Disdikpora Kampar Atur Teknis KBM Selama Ramadan 2026, Sekolah Diminta Sesuaikan Pola Belajar

Kamis, 12 Februari 2026

Nusaperdana.com, Bangkinang - Dinas Pendidikan, Kepemudaan dan Olahraga (Disdikpora) Kabupaten Kampar menetapkan skema khusus kegiatan belajar mengajar (KBM) selama Ramadan 1447 Hijriah. Penyesuaian dilakukan agar proses pendidikan tetap berjalan efektif tanpa mengabaikan kekhusyukan ibadah peserta didik.

Plt Kepala Disdikpora Kampar, Helmi, menjelaskan pengaturan tersebut telah disosialisasikan kepada seluruh satuan pendidikan di bawah kewenangan kabupaten. Menurutnya, kebijakan ini menyesuaikan ritme belajar siswa selama bulan puasa.

“Kami meminta sekolah mengatur pembelajaran lebih ringkas, namun tetap substansial. Ramadan juga menjadi momentum penguatan pendidikan karakter,” kata Helmi, Kamis (12/2/2026).

Dalam ketentuan tersebut, sekolah tetap melaksanakan pembelajaran dengan durasi jam pelajaran yang dipersingkat. Jam masuk ditetapkan pukul 08.00 WIB untuk jenjang SD dan SMP/sederajat, dengan penambahan kegiatan pembinaan karakter keagamaan setelah sesi akademik selesai.

Kegiatan seperti tadarus, pesantren kilat, kajian keislaman, serta pembinaan rohani bagi peserta didik nonmuslim dianjurkan dilaksanakan secara terarah oleh pihak sekolah.

Selain itu, Disdikpora juga mengatur masa jeda pembelajaran menjelang dan sesudah Idul Fitri.
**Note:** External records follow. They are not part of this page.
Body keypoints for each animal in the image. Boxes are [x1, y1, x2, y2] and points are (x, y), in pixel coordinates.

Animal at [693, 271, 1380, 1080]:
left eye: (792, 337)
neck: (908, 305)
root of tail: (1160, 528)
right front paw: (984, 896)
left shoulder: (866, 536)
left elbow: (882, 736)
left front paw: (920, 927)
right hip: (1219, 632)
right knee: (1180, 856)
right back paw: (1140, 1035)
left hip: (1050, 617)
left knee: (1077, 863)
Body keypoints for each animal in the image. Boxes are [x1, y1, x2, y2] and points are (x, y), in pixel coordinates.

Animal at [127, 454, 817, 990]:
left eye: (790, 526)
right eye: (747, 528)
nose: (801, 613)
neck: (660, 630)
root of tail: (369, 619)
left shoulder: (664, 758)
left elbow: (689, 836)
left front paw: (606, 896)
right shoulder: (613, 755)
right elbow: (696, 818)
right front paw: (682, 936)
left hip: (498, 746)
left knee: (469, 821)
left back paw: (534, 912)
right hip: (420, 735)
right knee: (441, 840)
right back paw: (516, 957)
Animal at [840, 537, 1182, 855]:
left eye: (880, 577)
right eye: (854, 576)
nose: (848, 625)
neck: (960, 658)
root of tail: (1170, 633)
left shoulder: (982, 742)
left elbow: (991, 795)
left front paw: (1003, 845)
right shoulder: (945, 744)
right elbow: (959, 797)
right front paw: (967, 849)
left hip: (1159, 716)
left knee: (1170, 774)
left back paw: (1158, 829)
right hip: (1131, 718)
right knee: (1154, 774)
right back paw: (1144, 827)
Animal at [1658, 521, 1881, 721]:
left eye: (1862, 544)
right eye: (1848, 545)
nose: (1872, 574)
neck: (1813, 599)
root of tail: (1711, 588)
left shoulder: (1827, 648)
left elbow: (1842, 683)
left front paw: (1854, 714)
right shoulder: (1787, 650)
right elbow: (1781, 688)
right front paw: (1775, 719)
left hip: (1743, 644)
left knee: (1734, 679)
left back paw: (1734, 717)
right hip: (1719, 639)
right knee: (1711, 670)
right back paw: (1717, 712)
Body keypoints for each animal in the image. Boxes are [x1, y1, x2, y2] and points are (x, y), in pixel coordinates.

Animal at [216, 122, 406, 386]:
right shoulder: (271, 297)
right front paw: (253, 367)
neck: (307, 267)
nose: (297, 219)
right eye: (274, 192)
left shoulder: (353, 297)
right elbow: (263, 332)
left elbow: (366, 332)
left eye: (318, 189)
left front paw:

Sekolah akan kembali aktif setelah masa libur dan cuti bersama berakhir sesuai kalender pendidikan yang berlaku.

Khusus untuk PAUD dan TK, aktivitas belajar peserta didik selama Ramadan ditiadakan. Meski demikian, tenaga pendidik tetap menjalankan kewajiban kedinasan dan kegiatan pengembangan kompetensi.

Disdikpora berharap orang tua turut berperan aktif mendampingi anak selama Ramadan, baik dalam pelaksanaan ibadah maupun pengawasan belajar mandiri di rumah.